Des fois ça te traverse l’esprit de te dire « le pauvre» mais tu te dis aussi il dort. Je me dis que parfois, même quand on est avec des patients conscients, avec des personnes âgées par exemple, il arrive de parler de sa vie privée avec sa collègue.

Ü Pensez-vous avoir été suffisamment sensibilisée sur la communication avec les personnes sédatées ? Sur la conscience lors du coma ?

Pas à l’IFSI mais lors de mon stage en réanimation oui. Je leur avais dit que j’adorais parler avec mes patients et que ça allait être très compliqué pour moi d’avoir des gens qui dorment.

Finalement j’ai eu des tuteurs géniaux qui m’ont dit qu’il y a toujours une chance pour qu’ils

Autant je trouve qu’à l’IFSI on est pas du tout sensibilisés sur ce sujet mais sur le terrain oui, beaucoup.

Ü En tant que jeune diplômée, pensez-vous que la technicité des soins en réanimation peut influencer la communication dans les soins ?

Je pense que non car je pense que parler avec le patient te rassure sur ta technicité. En tant que jeune diplômée tu as besoin d’être rassurée, d’avoir un climat qui te rassure et je ne pense pas que ce soit aidant d’être juste dans la technicité. Je trouve ça aidant de parler comme si c’était normal et que c’est même un soutien de communiquer.

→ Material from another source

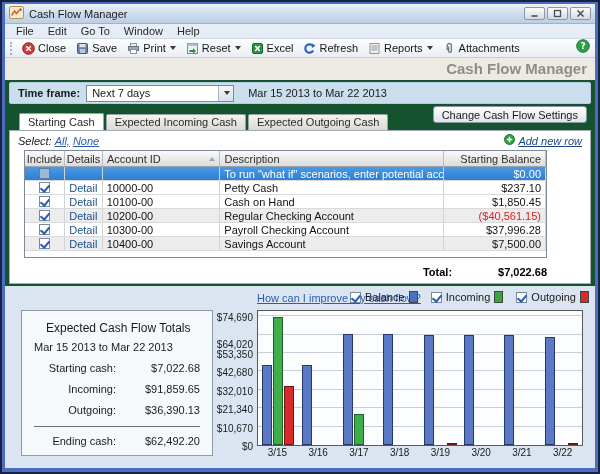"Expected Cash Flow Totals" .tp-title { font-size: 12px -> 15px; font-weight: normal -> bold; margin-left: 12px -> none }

Cependant lors d’un soin technique que ce soit avec une personne communicante ou non, je vais expliquer mon soin avant, parler avec mon patient mais lorsque je fais le geste je parle moins.

Je fais pareil avec un patient sédaté qu’avec un patient éveillé. Il est vrai qu’il y a quand même moins de conversation car le patient ne répond pas. Contrairement à un patient éveillé il ne peut pas lancer de sujet de conversation.

Pour moi, la communication c’est très important autant pour le patient que pour le soignant.